My beliefs do not require that you agree with them.
I have been a long time user who recently cancelled their account. The reasons for it: bloated app, no improvement for years, prices going up (why? Nothing changed).
Surprisingly it was hard moving out (they don't really want to export your notes). I am so glad I did.
And surprisingly they don't have any close competitors for a long time. Could have been so easily for them to stay on top if they focus on speed and futures that matter.
Like... what is it?
http://github.com/gbook/nidb
Evernote was dead the day they switched to a subscription model.
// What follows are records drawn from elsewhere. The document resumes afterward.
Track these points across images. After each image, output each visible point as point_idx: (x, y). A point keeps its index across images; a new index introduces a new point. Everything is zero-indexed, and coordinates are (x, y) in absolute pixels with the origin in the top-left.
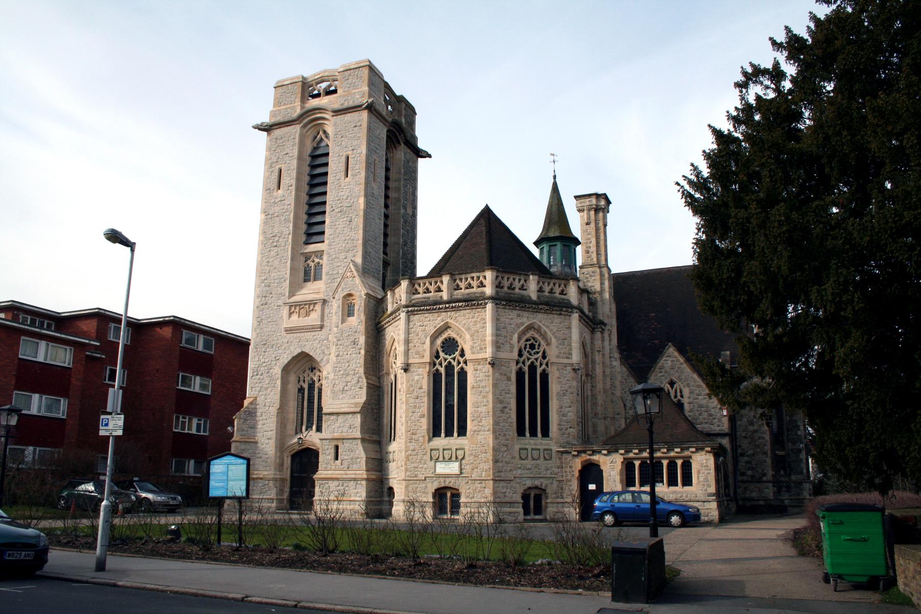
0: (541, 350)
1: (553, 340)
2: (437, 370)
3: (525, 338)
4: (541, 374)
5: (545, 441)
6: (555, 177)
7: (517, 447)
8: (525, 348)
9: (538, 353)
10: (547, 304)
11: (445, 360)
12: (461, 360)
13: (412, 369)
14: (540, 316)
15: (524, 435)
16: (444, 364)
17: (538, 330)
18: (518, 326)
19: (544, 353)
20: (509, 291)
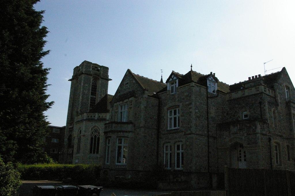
4: (97, 138)
6: (162, 76)
16: (94, 135)
19: (99, 132)
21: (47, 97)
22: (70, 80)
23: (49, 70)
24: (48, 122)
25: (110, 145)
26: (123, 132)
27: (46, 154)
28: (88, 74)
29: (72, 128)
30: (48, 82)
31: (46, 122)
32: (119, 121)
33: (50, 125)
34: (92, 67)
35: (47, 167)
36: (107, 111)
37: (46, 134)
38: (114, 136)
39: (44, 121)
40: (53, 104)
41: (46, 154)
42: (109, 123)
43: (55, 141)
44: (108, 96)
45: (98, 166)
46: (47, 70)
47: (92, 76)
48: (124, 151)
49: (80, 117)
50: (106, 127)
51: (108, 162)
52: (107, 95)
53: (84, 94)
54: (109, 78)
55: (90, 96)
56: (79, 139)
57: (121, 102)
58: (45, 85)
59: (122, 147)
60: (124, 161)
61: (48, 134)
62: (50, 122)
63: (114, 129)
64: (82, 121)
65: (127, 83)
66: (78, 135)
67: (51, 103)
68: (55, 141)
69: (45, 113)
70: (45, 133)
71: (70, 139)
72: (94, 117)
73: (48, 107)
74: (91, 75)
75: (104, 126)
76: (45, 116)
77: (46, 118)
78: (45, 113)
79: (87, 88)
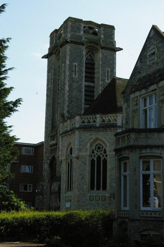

It is just insane that anyone pays as much for a notetaking app with a few gig of cloud storage as MS charges for Office365 with TB of cloud storage.
The sooner evernote finishes its death rattle and vanishes from the planet the better, before other devs think their business model has some merit.
Evernote has their logo at the top of an office building in Redwood City. It's been there for a few years. I've never used it. I googled what it is one time because I was curious about the logo. It's something that could be coded up in free time by a few smart high school students. So many things in the "app" world are like that, and yet they build huge companies based on it, with logos at the tops of office buildings. That's what always boggles me. It never makes sense; but the market can remain irrational longer than you can remain solvent so you can't short it either. Sooner or later, houses of cards come crashing down.
For all intensive purposes, "whom" is no longer a word. That begs the question, "who cares"?
I would rather use dropbox with a text file than evernote.
I would use Evernote more if they could provide better assurance that they're not harvesting my data for god knows what.
I'm fed up with companies treating me like the product, ESPECIALLY when I'm already paying them money for their services.